* [WRITTEN TASK]:
Convert each line of the material below into a JSON list of strings, one string per line, leaving out blank lines.

* [MATERIAL TO PROCESS]:
## Begin

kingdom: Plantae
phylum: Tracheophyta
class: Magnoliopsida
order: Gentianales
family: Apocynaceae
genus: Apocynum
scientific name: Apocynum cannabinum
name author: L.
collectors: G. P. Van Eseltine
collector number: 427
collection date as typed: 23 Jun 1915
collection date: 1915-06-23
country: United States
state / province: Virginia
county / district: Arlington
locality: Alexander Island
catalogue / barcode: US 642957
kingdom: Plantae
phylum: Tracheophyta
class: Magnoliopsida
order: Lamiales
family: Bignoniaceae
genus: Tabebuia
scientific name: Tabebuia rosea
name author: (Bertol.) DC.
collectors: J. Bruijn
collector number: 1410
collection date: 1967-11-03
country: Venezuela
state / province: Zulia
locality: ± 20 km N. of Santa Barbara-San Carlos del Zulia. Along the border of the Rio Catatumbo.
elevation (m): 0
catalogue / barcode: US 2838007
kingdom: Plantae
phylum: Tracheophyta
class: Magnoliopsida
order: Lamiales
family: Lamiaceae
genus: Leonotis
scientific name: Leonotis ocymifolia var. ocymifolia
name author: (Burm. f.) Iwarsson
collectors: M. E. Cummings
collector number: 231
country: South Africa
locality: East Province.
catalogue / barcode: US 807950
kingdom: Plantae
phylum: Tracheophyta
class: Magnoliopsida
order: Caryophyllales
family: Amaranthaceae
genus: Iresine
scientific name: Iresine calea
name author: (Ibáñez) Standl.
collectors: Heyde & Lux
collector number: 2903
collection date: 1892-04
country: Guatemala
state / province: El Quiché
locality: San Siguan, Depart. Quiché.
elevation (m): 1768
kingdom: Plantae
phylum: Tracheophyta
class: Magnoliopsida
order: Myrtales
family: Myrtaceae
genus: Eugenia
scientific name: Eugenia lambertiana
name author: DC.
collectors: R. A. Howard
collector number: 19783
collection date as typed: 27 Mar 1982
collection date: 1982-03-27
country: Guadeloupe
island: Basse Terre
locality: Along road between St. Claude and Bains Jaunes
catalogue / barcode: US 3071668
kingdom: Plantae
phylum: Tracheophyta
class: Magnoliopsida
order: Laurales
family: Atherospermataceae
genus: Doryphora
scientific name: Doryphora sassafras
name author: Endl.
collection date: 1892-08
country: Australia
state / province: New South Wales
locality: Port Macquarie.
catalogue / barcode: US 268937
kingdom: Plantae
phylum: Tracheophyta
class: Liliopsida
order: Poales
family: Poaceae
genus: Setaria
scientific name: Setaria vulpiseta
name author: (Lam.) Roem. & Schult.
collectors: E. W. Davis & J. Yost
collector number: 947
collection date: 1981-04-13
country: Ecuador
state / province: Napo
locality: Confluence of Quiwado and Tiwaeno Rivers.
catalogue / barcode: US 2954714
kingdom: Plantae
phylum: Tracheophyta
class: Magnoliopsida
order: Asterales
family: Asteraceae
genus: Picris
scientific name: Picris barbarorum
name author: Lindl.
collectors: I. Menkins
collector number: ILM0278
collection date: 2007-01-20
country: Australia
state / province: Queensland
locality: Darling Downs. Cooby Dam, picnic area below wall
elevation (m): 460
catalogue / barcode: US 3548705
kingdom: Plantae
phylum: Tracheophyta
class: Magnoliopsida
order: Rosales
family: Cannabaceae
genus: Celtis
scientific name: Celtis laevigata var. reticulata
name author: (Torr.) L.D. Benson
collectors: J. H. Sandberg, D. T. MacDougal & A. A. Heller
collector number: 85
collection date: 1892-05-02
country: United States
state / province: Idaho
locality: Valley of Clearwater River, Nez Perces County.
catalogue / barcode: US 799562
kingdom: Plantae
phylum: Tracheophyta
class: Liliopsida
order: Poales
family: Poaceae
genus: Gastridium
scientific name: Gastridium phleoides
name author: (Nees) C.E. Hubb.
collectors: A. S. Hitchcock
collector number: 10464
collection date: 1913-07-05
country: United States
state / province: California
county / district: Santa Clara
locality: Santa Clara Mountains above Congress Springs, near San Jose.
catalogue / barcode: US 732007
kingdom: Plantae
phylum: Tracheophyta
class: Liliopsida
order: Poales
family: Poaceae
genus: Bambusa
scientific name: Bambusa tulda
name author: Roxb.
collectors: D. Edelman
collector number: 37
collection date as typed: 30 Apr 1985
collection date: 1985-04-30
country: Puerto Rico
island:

## End

* [RESPONSE]:
[
  "kingdom: Plantae",
  "phylum: Tracheophyta",
  "class: Magnoliopsida",
  "order: Gentianales",
  "family: Apocynaceae",
  "genus: Apocynum",
  "scientific name: Apocynum cannabinum",
  "name author: L.",
  "collectors: G. P. Van Eseltine",
  "collector number: 427",
  "collection date as typed: 23 Jun 1915",
  "collection date: 1915-06-23",
  "country: United States",
  "state / province: Virginia",
  "county / district: Arlington",
  "locality: Alexander Island",
  "catalogue / barcode: US 642957",
  "kingdom: Plantae",
  "phylum: Tracheophyta",
  "class: Magnoliopsida",
  "order: Lamiales",
  "family: Bignoniaceae",
  "genus: Tabebuia",
  "scientific name: Tabebuia rosea",
  "name author: (Bertol.) DC.",
  "collectors: J. Bruijn",
  "collector number: 1410",
  "collection date: 1967-11-03",
  "country: Venezuela",
  "state / province: Zulia",
  "locality: ± 20 km N. of Santa Barbara-San Carlos del Zulia. Along the border of the Rio Catatumbo.",
  "elevation (m): 0",
  "catalogue / barcode: US 2838007",
  "kingdom: Plantae",
  "phylum: Tracheophyta",
  "class: Magnoliopsida",
  "order: Lamiales",
  "family: Lamiaceae",
  "genus: Leonotis",
  "scientific name: Leonotis ocymifolia var. ocymifolia",
  "name author: (Burm. f.) Iwarsson",
  "collectors: M. E. Cummings",
  "collector number: 231",
  "country: South Africa",
  "locality: East Province.",
  "catalogue / barcode: US 807950",
  "kingdom: Plantae",
  "phylum: Tracheophyta",
  "class: Magnoliopsida",
  "order: Caryophyllales",
  "family: Amaranthaceae",
  "genus: Iresine",
  "scientific name: Iresine calea",
  "name author: (Ibáñez) Standl.",
  "collectors: Heyde & Lux",
  "collector number: 2903",
  "collection date: 1892-04",
  "country: Guatemala",
  "state / province: El Quiché",
  "locality: San Siguan, Depart. Quiché.",
  "elevation (m): 1768",
  "kingdom: Plantae",
  "phylum: Tracheophyta",
  "class: Magnoliopsida",
  "order: Myrtales",
  "family: Myrtaceae",
  "genus: Eugenia",
  "scientific name: Eugenia lambertiana",
  "name author: DC.",
  "collectors: R. A. Howard",
  "collector number: 19783",
  "collection date as typed: 27 Mar 1982",
  "collection date: 1982-03-27",
  "country: Guadeloupe",
  "island: Basse Terre",
  "locality: Along road between St. Claude and Bains Jaunes",
  "catalogue / barcode: US 3071668",
  "kingdom: Plantae",
  "phylum: Tracheophyta",
  "class: Magnoliopsida",
  "order: Laurales",
  "family: Atherospermataceae",
  "genus: Doryphora",
  "scientific name: Doryphora sassafras",
  "name author: Endl.",
  "collection date: 1892-08",
  "country: Australia",
  "state / province: New South Wales",
  "locality: Port Macquarie.",
  "catalogue / barcode: US 268937",
  "kingdom: Plantae",
  "phylum: Tracheophyta",
  "class: Liliopsida",
  "order: Poales",
  "family: Poaceae",
  "genus: Setaria",
  "scientific name: Setaria vulpiseta",
  "name author: (Lam.) Roem. & Schult.",
  "collectors: E. W. Davis & J. Yost",
  "collector number: 947",
  "collection date: 1981-04-13",
  "country: Ecuador",
  "state / province: Napo",
  "locality: Confluence of Quiwado and Tiwaeno Rivers.",
  "catalogue / barcode: US 2954714",
  "kingdom: Plantae",
  "phylum: Tracheophyta",
  "class: Magnoliopsida",
  "order: Asterales",
  "family: Asteraceae",
  "genus: Picris",
  "scientific name: Picris barbarorum",
  "name author: Lindl.",
  "collectors: I. Menkins",
  "collector number: ILM0278",
  "collection date: 2007-01-20",
  "country: Australia",
  "state / province: Queensland",
  "locality: Darling Downs. Cooby Dam, picnic area below wall",
  "elevation (m): 460",
  "catalogue / barcode: US 3548705",
  "kingdom: Plantae",
  "phylum: Tracheophyta",
  "class: Magnoliopsida",
  "order: Rosales",
  "family: Cannabaceae",
  "genus: Celtis",
  "scientific name: Celtis laevigata var. reticulata",
  "name author: (Torr.) L.D. Benson",
  "collectors: J. H. Sandberg, D. T. MacDougal & A. A. Heller",
  "collector number: 85",
  "collection date: 1892-05-02",
  "country: United States",
  "state / province: Idaho",
  "locality: Valley of Clearwater River, Nez Perces County.",
  "catalogue / barcode: US 799562",
  "kingdom: Plantae",
  "phylum: Tracheophyta",
  "class: Liliopsida",
  "order: Poales",
  "family: Poaceae",
  "genus: Gastridium",
  "scientific name: Gastridium phleoides",
  "name author: (Nees) C.E. Hubb.",
  "collectors: A. S. Hitchcock",
  "collector number: 10464",
  "collection date: 1913-07-05",
  "country: United States",
  "state / province: California",
  "county / district: Santa Clara",
  "locality: Santa Clara Mountains above Congress Springs, near San Jose.",
  "catalogue / barcode: US 732007",
  "kingdom: Plantae",
  "phylum: Tracheophyta",
  "class: Liliopsida",
  "order: Poales",
  "family: Poaceae",
  "genus: Bambusa",
  "scientific name: Bambusa tulda",
  "name author: Roxb.",
  "collectors: D. Edelman",
  "collector number: 37",
  "collection date as typed: 30 Apr 1985",
  "collection date: 1985-04-30",
  "country: Puerto Rico",
  "island:"
]